* _Task brief_: With the line containing "39: (176, 115, 23.18)" as the start and the line containing "49: (380, 77, 9.65)" as the end, transcribe that span of the entries below exactly, including both.

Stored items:
□ □ □ □ □ □ □

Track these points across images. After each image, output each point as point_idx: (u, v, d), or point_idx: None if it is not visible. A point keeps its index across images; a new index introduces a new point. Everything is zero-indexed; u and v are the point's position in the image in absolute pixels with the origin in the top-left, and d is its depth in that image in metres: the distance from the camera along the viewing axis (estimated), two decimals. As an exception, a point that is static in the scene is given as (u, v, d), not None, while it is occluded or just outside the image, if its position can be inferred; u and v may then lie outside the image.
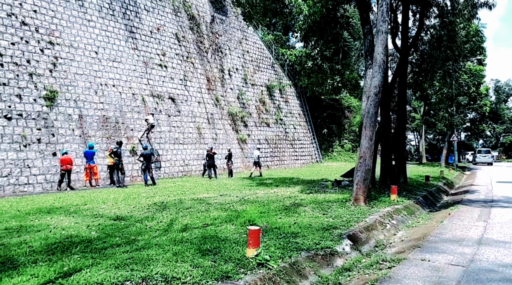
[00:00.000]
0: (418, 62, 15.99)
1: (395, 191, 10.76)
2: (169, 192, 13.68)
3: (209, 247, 5.38)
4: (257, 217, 7.56)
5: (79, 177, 17.21)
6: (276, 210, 8.83)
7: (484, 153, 47.74)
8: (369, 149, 9.58)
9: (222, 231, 6.58)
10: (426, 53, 15.34)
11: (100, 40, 19.99)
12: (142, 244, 5.60)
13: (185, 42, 25.59)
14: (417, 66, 16.06)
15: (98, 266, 4.44)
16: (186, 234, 6.29)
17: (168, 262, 4.66)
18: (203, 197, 11.91)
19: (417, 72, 16.31)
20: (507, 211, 10.07)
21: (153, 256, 4.88)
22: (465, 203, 12.09)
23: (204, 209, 9.11)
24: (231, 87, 28.69)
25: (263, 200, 10.54)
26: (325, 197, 11.05)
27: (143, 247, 5.41)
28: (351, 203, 9.56)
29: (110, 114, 19.37)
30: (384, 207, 9.59)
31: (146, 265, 4.49)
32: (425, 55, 15.35)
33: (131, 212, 8.87)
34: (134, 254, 4.98)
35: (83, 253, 5.10)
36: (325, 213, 8.45)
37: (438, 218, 9.52)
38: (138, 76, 21.52)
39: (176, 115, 23.18)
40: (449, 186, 18.84)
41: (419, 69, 16.09)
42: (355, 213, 8.56)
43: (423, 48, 15.54)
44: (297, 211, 8.66)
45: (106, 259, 4.78)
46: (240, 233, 6.44)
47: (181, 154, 22.76)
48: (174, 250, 5.19)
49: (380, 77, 9.65)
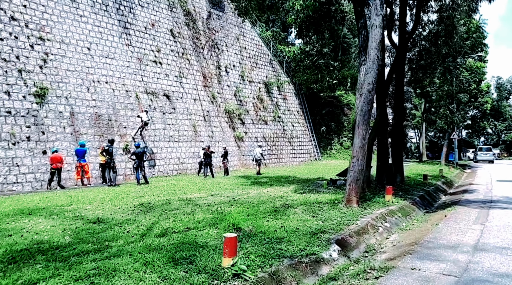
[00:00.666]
0: (416, 58, 15.58)
1: (390, 192, 10.40)
2: (160, 192, 13.35)
3: (184, 255, 5.03)
4: (243, 221, 7.22)
5: (70, 176, 16.88)
6: (264, 212, 8.48)
7: (485, 151, 47.29)
8: (362, 148, 9.21)
9: (203, 236, 6.24)
10: (424, 49, 14.92)
11: (93, 36, 19.61)
12: (114, 251, 5.26)
13: (181, 38, 25.19)
14: (416, 63, 15.64)
15: (57, 278, 4.10)
16: (164, 239, 5.95)
17: (136, 273, 4.32)
18: (193, 197, 11.58)
19: (415, 68, 15.90)
20: (505, 213, 9.70)
21: (121, 266, 4.53)
22: (463, 203, 11.73)
23: (190, 211, 8.77)
24: (228, 84, 28.30)
25: (253, 201, 10.19)
26: (318, 197, 10.70)
27: (114, 254, 5.07)
28: (344, 205, 9.21)
29: (102, 112, 19.02)
30: (377, 209, 9.24)
31: (109, 277, 4.15)
32: (423, 51, 14.95)
33: (114, 214, 8.53)
34: (101, 263, 4.63)
35: (48, 262, 4.75)
36: (315, 216, 8.11)
37: (434, 220, 9.15)
38: (132, 73, 21.15)
39: (171, 113, 22.83)
40: (448, 185, 18.46)
41: (418, 66, 15.69)
42: (347, 215, 8.21)
43: (421, 44, 15.12)
44: (287, 213, 8.31)
45: (69, 269, 4.43)
46: (222, 238, 6.09)
47: (176, 152, 22.42)
48: (145, 258, 4.85)
49: (374, 74, 9.27)
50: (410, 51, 15.56)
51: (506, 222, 8.42)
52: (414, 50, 15.46)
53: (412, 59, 15.64)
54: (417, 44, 15.10)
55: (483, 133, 71.35)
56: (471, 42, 28.91)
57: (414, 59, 15.58)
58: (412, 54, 15.61)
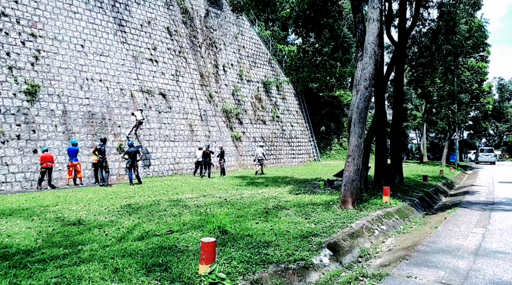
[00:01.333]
0: (416, 56, 15.15)
1: (387, 193, 9.99)
2: (152, 192, 12.98)
3: (160, 261, 4.64)
4: (231, 223, 6.82)
5: (61, 175, 16.51)
6: (255, 213, 8.09)
7: (487, 152, 46.83)
8: (358, 147, 8.81)
9: (185, 239, 5.84)
10: (424, 46, 14.51)
11: (87, 33, 19.24)
12: (85, 256, 4.86)
13: (178, 36, 24.82)
14: (415, 60, 15.23)
15: (11, 288, 3.70)
16: (142, 243, 5.56)
17: (102, 282, 3.92)
18: (184, 198, 11.19)
19: (415, 66, 15.49)
20: (508, 215, 9.29)
21: (88, 274, 4.14)
22: (464, 205, 11.31)
23: (178, 212, 8.38)
24: (226, 83, 27.91)
25: (245, 202, 9.80)
26: (313, 198, 10.30)
27: (84, 260, 4.67)
28: (338, 206, 8.81)
29: (96, 110, 18.64)
30: (374, 211, 8.83)
31: (71, 287, 3.75)
32: (423, 49, 14.54)
33: (97, 215, 8.15)
34: (67, 270, 4.24)
35: (8, 269, 4.36)
36: (307, 218, 7.70)
37: (433, 222, 8.74)
38: (127, 71, 20.77)
39: (167, 112, 22.45)
40: (448, 187, 18.04)
41: (417, 63, 15.28)
42: (341, 217, 7.81)
43: (421, 41, 14.71)
44: (278, 215, 7.91)
45: (29, 277, 4.04)
46: (205, 242, 5.71)
47: (171, 152, 22.03)
48: (116, 265, 4.45)
49: (371, 69, 8.87)
50: (410, 49, 15.16)
51: (509, 225, 8.00)
52: (414, 47, 15.05)
53: (411, 56, 15.23)
54: (417, 41, 14.68)
55: (485, 134, 70.84)
56: (472, 42, 28.48)
57: (414, 57, 15.17)
58: (412, 51, 15.20)
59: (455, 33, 13.09)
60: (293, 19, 11.65)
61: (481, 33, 28.90)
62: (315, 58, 13.34)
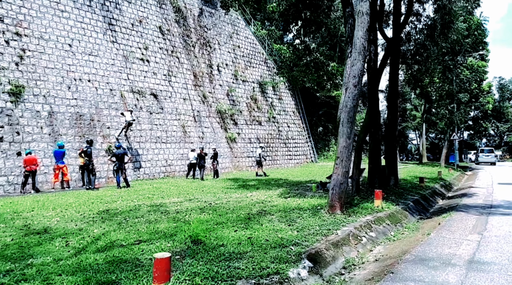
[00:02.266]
0: (411, 53, 14.64)
1: (379, 196, 9.48)
2: (137, 196, 12.50)
3: (112, 279, 4.14)
4: (206, 231, 6.34)
5: (47, 179, 16.03)
6: (237, 220, 7.59)
7: (487, 153, 46.27)
8: (347, 148, 8.31)
9: (151, 251, 5.35)
10: (420, 43, 14.01)
11: (75, 32, 18.77)
12: (32, 272, 4.37)
13: (170, 36, 24.34)
14: (411, 57, 14.72)
15: None
16: (102, 256, 5.06)
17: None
18: (168, 202, 10.70)
19: (410, 64, 14.97)
20: (506, 220, 8.77)
21: (24, 294, 3.65)
22: (461, 209, 10.80)
23: (155, 218, 7.88)
24: (220, 83, 27.43)
25: (230, 207, 9.30)
26: (301, 203, 9.80)
27: (27, 277, 4.19)
28: (326, 211, 8.30)
29: (84, 111, 18.16)
30: (364, 216, 8.33)
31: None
32: (418, 45, 14.04)
33: (69, 222, 7.66)
34: (1, 290, 3.75)
35: None
36: (291, 224, 7.20)
37: (427, 228, 8.24)
38: (117, 71, 20.30)
39: (159, 112, 21.96)
40: (446, 188, 17.52)
41: (413, 61, 14.77)
42: (327, 224, 7.31)
43: (417, 38, 14.21)
44: (261, 221, 7.42)
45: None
46: (173, 253, 5.22)
47: (163, 154, 21.53)
48: (61, 283, 3.95)
49: (360, 66, 8.37)
50: (405, 46, 14.64)
51: (507, 232, 7.49)
52: (409, 45, 14.52)
53: (407, 54, 14.70)
54: (412, 38, 14.17)
55: (485, 134, 70.24)
56: (471, 40, 27.97)
57: (409, 54, 14.66)
58: (406, 49, 14.67)
59: (451, 28, 12.58)
60: (279, 13, 11.16)
61: (480, 31, 28.40)
62: (306, 56, 12.85)
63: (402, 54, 14.48)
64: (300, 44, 13.12)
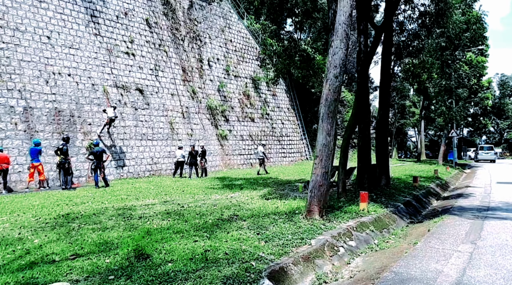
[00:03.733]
0: (404, 44, 13.77)
1: (365, 199, 8.67)
2: (111, 197, 11.72)
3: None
4: (159, 242, 5.55)
5: (21, 178, 15.23)
6: (202, 227, 6.79)
7: (487, 150, 45.43)
8: (327, 146, 7.49)
9: (84, 268, 4.55)
10: (413, 33, 13.17)
11: (54, 24, 17.92)
12: None
13: (158, 29, 23.47)
14: (404, 49, 13.85)
15: None
16: (14, 277, 4.25)
17: None
18: (139, 205, 9.90)
19: (402, 56, 14.11)
20: (503, 225, 7.96)
21: None
22: (455, 211, 9.99)
23: (112, 225, 7.09)
24: (211, 78, 26.57)
25: (201, 211, 8.49)
26: (280, 205, 8.99)
27: None
28: (304, 216, 7.50)
29: (63, 107, 17.34)
30: (346, 221, 7.52)
31: None
32: (411, 36, 13.19)
33: (16, 229, 6.89)
34: None
35: None
36: (260, 232, 6.39)
37: (415, 235, 7.44)
38: (100, 65, 19.45)
39: (145, 108, 21.13)
40: (442, 188, 16.71)
41: (407, 53, 13.92)
42: (301, 231, 6.50)
43: (410, 28, 13.36)
44: (228, 229, 6.61)
45: None
46: (96, 274, 4.42)
47: (149, 152, 20.72)
48: None
49: (341, 55, 7.54)
50: (398, 37, 13.78)
51: (503, 240, 6.68)
52: (402, 36, 13.66)
53: (400, 45, 13.83)
54: (405, 27, 13.30)
55: (485, 131, 69.35)
56: (470, 34, 27.09)
57: (402, 45, 13.78)
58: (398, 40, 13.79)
59: (446, 16, 11.73)
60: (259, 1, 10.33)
61: (479, 25, 27.48)
62: (291, 47, 12.02)
63: (395, 46, 13.62)
64: (284, 35, 12.29)
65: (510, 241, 6.62)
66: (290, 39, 12.03)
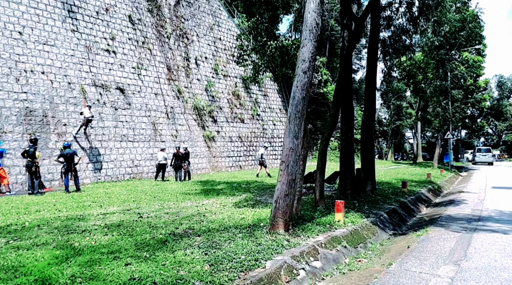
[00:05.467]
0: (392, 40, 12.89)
1: (340, 209, 7.77)
2: (74, 204, 10.87)
3: None
4: (76, 267, 4.65)
5: (-14, 181, 14.31)
6: (146, 244, 5.90)
7: (484, 152, 44.63)
8: (294, 151, 6.60)
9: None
10: (400, 27, 12.31)
11: (27, 19, 17.02)
12: None
13: (142, 26, 22.58)
14: (390, 46, 12.99)
15: None
16: None
17: None
18: (96, 213, 9.03)
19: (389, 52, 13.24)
20: (493, 240, 7.07)
21: None
22: (442, 222, 9.09)
23: (45, 240, 6.20)
24: (198, 77, 25.68)
25: (157, 223, 7.60)
26: (247, 216, 8.09)
27: None
28: (267, 230, 6.60)
29: (36, 106, 16.44)
30: (315, 235, 6.64)
31: None
32: (399, 31, 12.33)
33: None
34: None
35: None
36: (210, 252, 5.49)
37: (394, 251, 6.55)
38: (77, 63, 18.55)
39: (125, 108, 20.22)
40: (434, 193, 15.83)
41: (394, 50, 13.05)
42: (259, 249, 5.61)
43: (397, 24, 12.49)
44: (174, 248, 5.71)
45: None
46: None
47: (129, 154, 19.81)
48: None
49: (311, 47, 6.66)
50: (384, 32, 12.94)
51: (492, 260, 5.79)
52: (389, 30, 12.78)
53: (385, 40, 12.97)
54: (392, 23, 12.43)
55: (483, 133, 68.55)
56: (466, 33, 26.22)
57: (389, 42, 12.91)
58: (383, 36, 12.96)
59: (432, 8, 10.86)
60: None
61: (475, 24, 26.64)
62: (269, 41, 11.16)
63: (382, 42, 12.76)
64: (262, 29, 11.42)
65: (499, 261, 5.74)
66: (267, 31, 11.18)
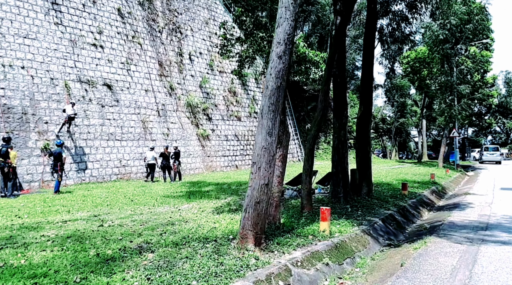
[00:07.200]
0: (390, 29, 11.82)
1: (325, 217, 6.75)
2: (42, 209, 10.09)
3: None
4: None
5: (-42, 183, 13.44)
6: (84, 264, 4.93)
7: (492, 151, 43.24)
8: (268, 150, 5.59)
9: None
10: (398, 14, 11.25)
11: (6, 11, 16.15)
12: None
13: (132, 19, 21.65)
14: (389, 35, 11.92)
15: None
16: None
17: None
18: (57, 220, 8.12)
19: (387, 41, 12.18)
20: (504, 256, 6.01)
21: None
22: (443, 232, 8.02)
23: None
24: (192, 73, 24.72)
25: (114, 234, 6.64)
26: (220, 225, 7.09)
27: None
28: (236, 244, 5.59)
29: (14, 103, 15.56)
30: (292, 251, 5.62)
31: None
32: (398, 18, 11.26)
33: None
34: None
35: None
36: (156, 277, 4.49)
37: (385, 269, 5.52)
38: (61, 57, 17.65)
39: (113, 106, 19.30)
40: (438, 195, 14.72)
41: (393, 39, 11.99)
42: (218, 272, 4.60)
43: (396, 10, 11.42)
44: (116, 269, 4.72)
45: None
46: None
47: (117, 153, 18.89)
48: None
49: (287, 28, 5.65)
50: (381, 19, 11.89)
51: (503, 283, 4.74)
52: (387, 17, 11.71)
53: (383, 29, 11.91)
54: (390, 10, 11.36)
55: (491, 131, 66.93)
56: (473, 26, 24.98)
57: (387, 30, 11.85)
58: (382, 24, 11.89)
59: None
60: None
61: (482, 17, 25.37)
62: (256, 33, 10.16)
63: (379, 30, 11.71)
64: (250, 17, 10.42)
65: None
66: (254, 21, 10.20)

□ □ □ □ □ □ □

* _Response to this exercise_:
39: (176, 115, 23.18)
40: (449, 186, 18.84)
41: (419, 69, 16.09)
42: (355, 213, 8.56)
43: (423, 48, 15.54)
44: (297, 211, 8.66)
45: (106, 259, 4.78)
46: (240, 233, 6.44)
47: (181, 154, 22.76)
48: (174, 250, 5.19)
49: (380, 77, 9.65)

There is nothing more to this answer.